◆ THE PROBLEM ◆
Give the records below again exactly, and exclude each picture.

◆ DATASET EXTRACT ◆
****************

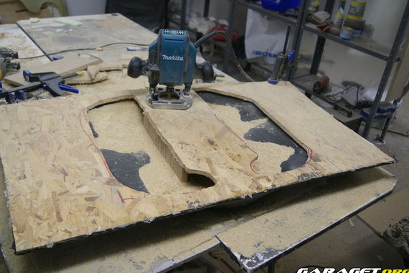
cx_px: 196
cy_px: 133
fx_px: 364
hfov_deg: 58.7
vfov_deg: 41.1
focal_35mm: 32
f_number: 4
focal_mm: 20
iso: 400
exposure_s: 1/25
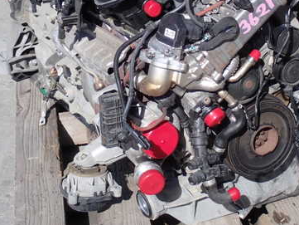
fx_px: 1020
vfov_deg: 12.5
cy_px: 65
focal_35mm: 118
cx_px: 179
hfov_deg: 16.7
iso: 100
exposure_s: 1/320
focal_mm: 12.73
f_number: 5.6
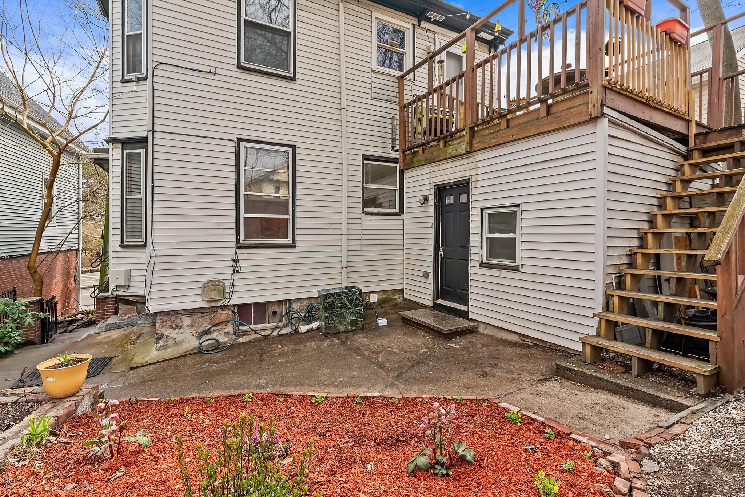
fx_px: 331
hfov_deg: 96.7
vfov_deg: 73.8
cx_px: 372
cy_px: 248
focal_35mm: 16
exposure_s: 1/20
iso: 125
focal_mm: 16
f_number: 8
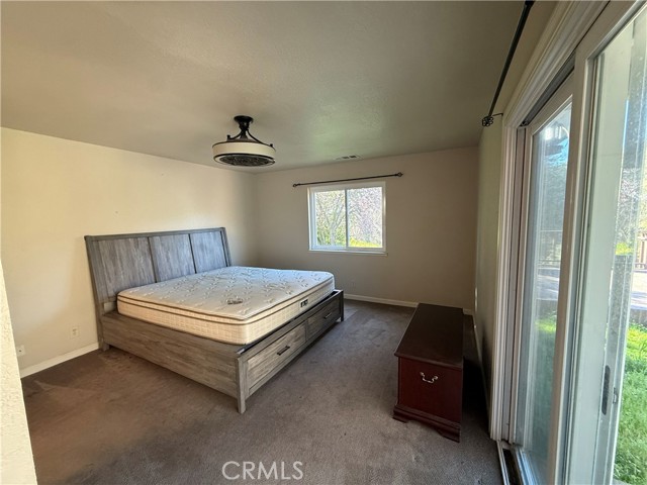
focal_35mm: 14
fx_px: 262
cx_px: 324
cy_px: 242
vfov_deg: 85.7
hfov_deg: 102.1
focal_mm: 2.22
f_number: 2.2
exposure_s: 1/60
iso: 250
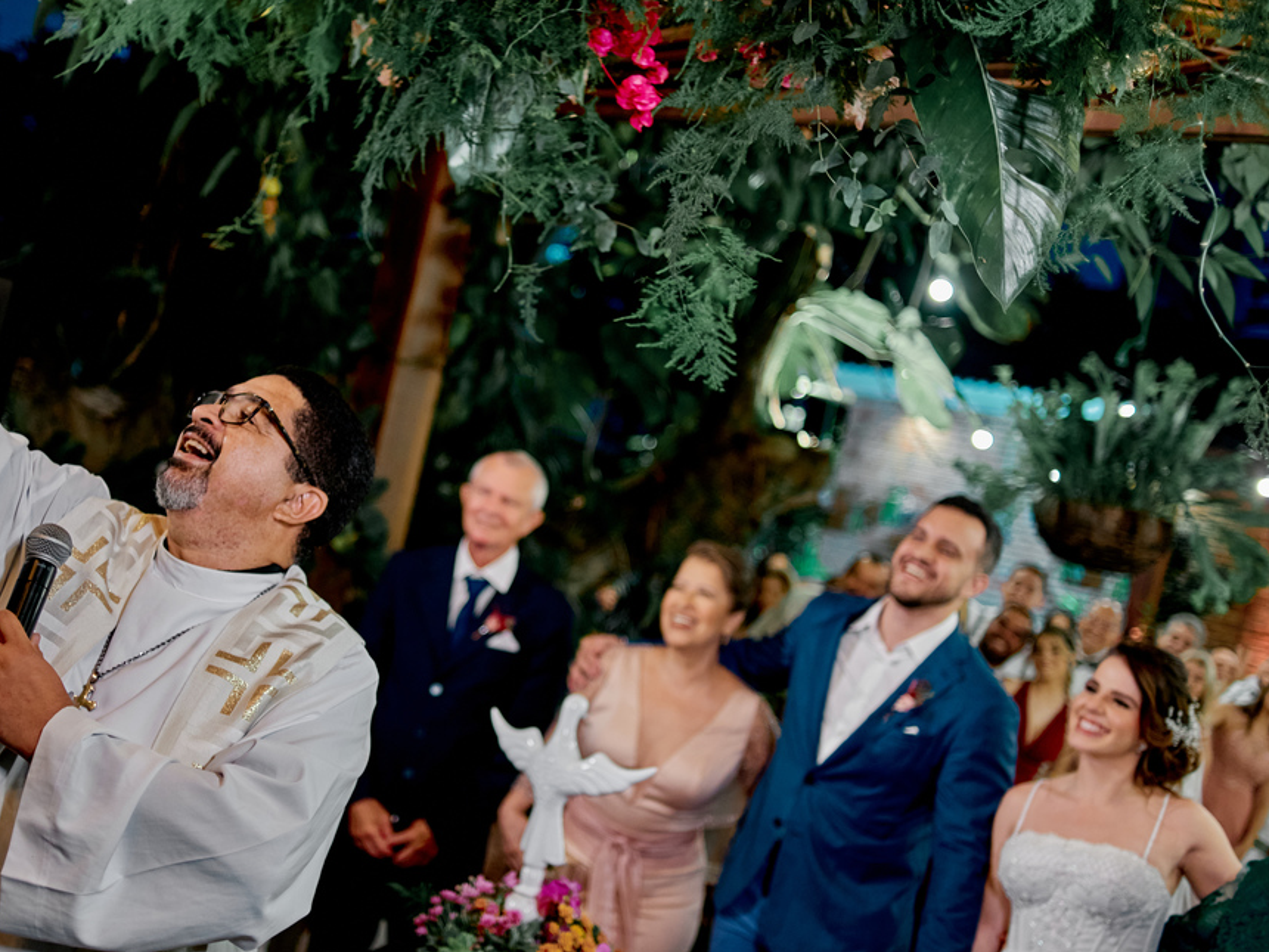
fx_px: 1723
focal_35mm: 47
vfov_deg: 30.9
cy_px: 500
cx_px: 480
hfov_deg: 40.2
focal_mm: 35
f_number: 2
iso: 500
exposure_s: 1/125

****************

◆ RESPONSE FOR THIS EXERCISE ◆
cx_px: 196
cy_px: 133
fx_px: 364
hfov_deg: 58.7
vfov_deg: 41.1
focal_35mm: 32
f_number: 4
focal_mm: 20
iso: 400
exposure_s: 1/25
fx_px: 1020
vfov_deg: 12.5
cy_px: 65
focal_35mm: 118
cx_px: 179
hfov_deg: 16.7
iso: 100
exposure_s: 1/320
focal_mm: 12.73
f_number: 5.6
fx_px: 331
hfov_deg: 96.7
vfov_deg: 73.8
cx_px: 372
cy_px: 248
focal_35mm: 16
exposure_s: 1/20
iso: 125
focal_mm: 16
f_number: 8
focal_35mm: 14
fx_px: 262
cx_px: 324
cy_px: 242
vfov_deg: 85.7
hfov_deg: 102.1
focal_mm: 2.22
f_number: 2.2
exposure_s: 1/60
iso: 250
fx_px: 1723
focal_35mm: 47
vfov_deg: 30.9
cy_px: 500
cx_px: 480
hfov_deg: 40.2
focal_mm: 35
f_number: 2
iso: 500
exposure_s: 1/125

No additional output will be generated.